1. responsabilité du producteur: la date à laquelle cette responsabilité s'appliquera pour les véhicules mis sur le marché après le 1er janvier 2001 reste inchangée par rapport à la "position commune" du Conseil: elle sera immédiate dès l'entrée en vigueur de la directive. En revanche, pour le parc automobile existant, c'est-à-dire les véhicules mis sur le marché avant le 1er janvier 2001, elle sera retardée d'un an, soit 2007 au lieu de 2006. Toutefois, ainsi que le stipule un article ajouté, les Etats membres seront libres, d'anticiper la date d'application (le Danemark, la Suède et les Pays-Bas devraient être en mesure de le faire).

2. Elimination des métaux lourds: l'accord prévoit que les voitures mises sur le marché après le 1er juillet 2003 ne devront plus contenir de métaux lourds tels que le cadmium, le plomb ou le chrome hexavalent. Cette formulation fait bonne mesure entre la "position commune" du Conseil (qui prévoyait une entrée en vigueur de cette interdiction 18 mois après l'entrée en vigueur de la directive pour les véhicules mis sur le marché après le 1er janvier 2003) et l'amendement du Parlement (qui demandait l'application de cette interdiction 18 mois après l'entrée en vigueur de la directive pour les véhicules homologués après le 1er janvier 2005). Le compromis insiste sur la mise sur le marché (et non l'homologation) pour ne pas retarder l'interdiction.

Les deux délégations se sont également mises d'accord sur la liste des dérogations à cet article (annexe 2 de la directive) en introduisant quelques points concernant le plomb et en excluant du champ d'application de la directive les voitures d'époque, comme le demandait le Parlement. Le texte de l'accord stipule en outre que le comité technique d'adaptation de la directive, chargé de revoir cette liste, procédera en priorité au réexamen de certains éléments, en particulier le cas du cadmium dans les batteries des voitures électriques (le délai séparant l'entrée en vigueur de la directive de l'interdiction effective d'utiliser des métaux lourds pourra être mis à profit pour étudier cette question qui tient à coeur à l'industrie automobile française, grosse productrice de voitures électriques, qui a fait valoir l'absence, en l'état actuel des choses, de produits de substitution).

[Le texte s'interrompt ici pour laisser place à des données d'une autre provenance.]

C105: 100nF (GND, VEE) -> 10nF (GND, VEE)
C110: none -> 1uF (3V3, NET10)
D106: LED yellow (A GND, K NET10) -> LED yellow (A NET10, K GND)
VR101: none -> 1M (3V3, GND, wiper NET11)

Cette issue favorable de la procédure de conciliation clôt un dossier, sur la table depuis plus de deux ans (la proposition de la Commission remonte à juillet 1997), et qui a donné lieu à de multiples controverses, tant au sein du Conseil que du Parlement. EUROPE rappelle que la directive vise à prévenir la pollution de l'environnement par les déchets automobiles en imposant la collecte, le traitement, le recyclage et la récupération des voitures hors d'usage

Margot Wallström, commissaire européenne à l'environnement, s'est félicitée de ce succès. "C'est un bon résultat pour l'environnement. Nous avons atteint nos principaux objectifs qui étaient d'améliorer la gestion des déchets et d'éliminer du flux de déchets certains matériaux dommageables pour l'environnement, dans l'intérêt du développement durable", a-t-elle déclaré, estimant que cet accord est de bon augure pour d'autres propositions législatives à venir, notamment celle sur les déchets d'équipements électriques et électroniques, et les piles usagées.